Today, we have the first of three weeks of guest posts! As I mentioned before, my lil' baby due any day, so these gracious writers have provided material to keep this blog occupied (Pixar films and his Nana are keeping the big brother occupied ;). I'll probably buzz in to say if it's a boy or a girl and all that jazz ;) I hope you enjoy getting to know these folks and will check out their blogs too.
Misha Gericke is a South African writing buddy. She has been creating and telling stories before she could write. When she hit the teen years, writing became an all-consuming addiction that she has no intention of kicking. Her current goal (among others!) is to have all edits and revision done on her YA fantasy, Doorways, finished by the end of June 2012; You can find her at her blog, on twitter, linkedin and google plus. Thanks, Misha, for another great guest post!
The Importance of Doing a Fast Edit
|Hurry up! You're in France - you'll get eaten!|
Apparently a real fear seems to live in the writing blogosphere that editing too fast will result in mistakes.
And it will.
You can’t see small mistakes if you fly over the pages. That makes sense.
However, that does not mean that we should restrain ourselves to a slow pace.
In fact, a few days ago, I spotted a glaring structure problem in my story because of the fact that I got sucked into the story so much that I couldn’t help but rush through my work.
How did it happen? How did I miss it through three rounds of edits?

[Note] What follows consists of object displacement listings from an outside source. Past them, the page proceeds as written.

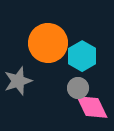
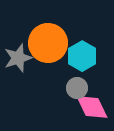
gray star: moved 23 px up
gray circle: moved 1 px left
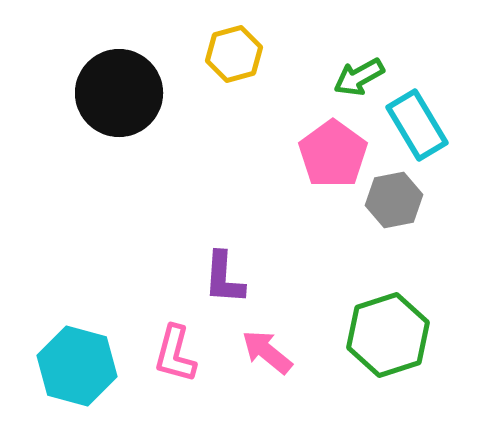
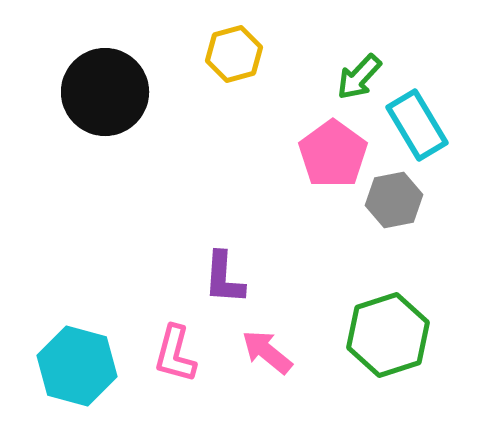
green arrow: rotated 18 degrees counterclockwise
black circle: moved 14 px left, 1 px up
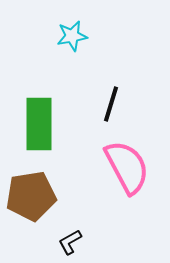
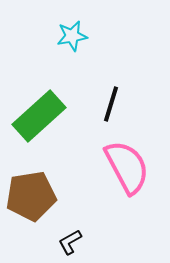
green rectangle: moved 8 px up; rotated 48 degrees clockwise
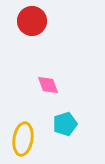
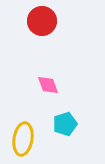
red circle: moved 10 px right
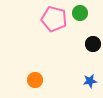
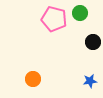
black circle: moved 2 px up
orange circle: moved 2 px left, 1 px up
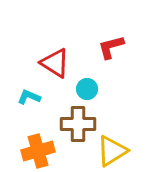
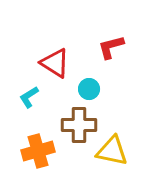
cyan circle: moved 2 px right
cyan L-shape: rotated 55 degrees counterclockwise
brown cross: moved 1 px right, 1 px down
yellow triangle: rotated 44 degrees clockwise
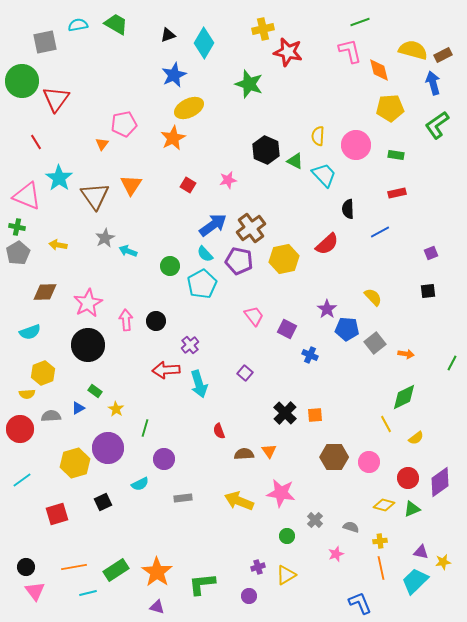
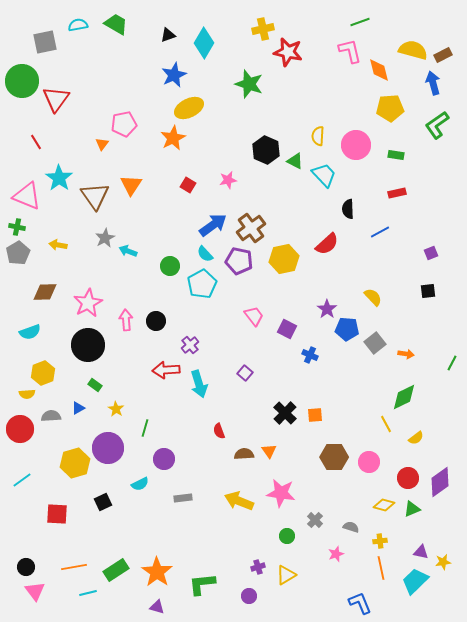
green rectangle at (95, 391): moved 6 px up
red square at (57, 514): rotated 20 degrees clockwise
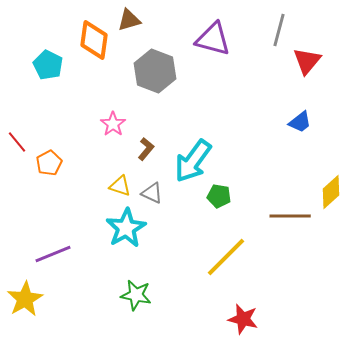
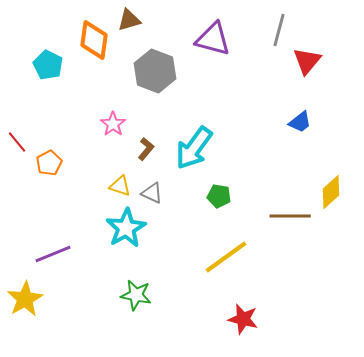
cyan arrow: moved 1 px right, 13 px up
yellow line: rotated 9 degrees clockwise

Well, I kept myself at a much slower clip, adding things to introduce thoughts and problems earlier and so on. I’d send my edits to my crit partners part by part, so by the time they got to a specific chapter three or four sections later, they wouldn’t pick up that it was redundant. After all, they’d read that little titbit weeks ago.
Same with me. I’d actually edit that chapter and improve it, not knowing that it actually required a major overhaul.
A fast edit helped me to catch the problem before I had to send the manuscript out to beta readers.
So from now on, I’ll definitely recommend that writers do at least one zinger of an edit round so that they can spot any of those problems. Maybe just before you think the book is ready to go out?
What do you think? Have you ever found yourself editing at an incredibly fast rate (I did about 100 pages that day)? Did you spot any errors that you might have missed otherwise?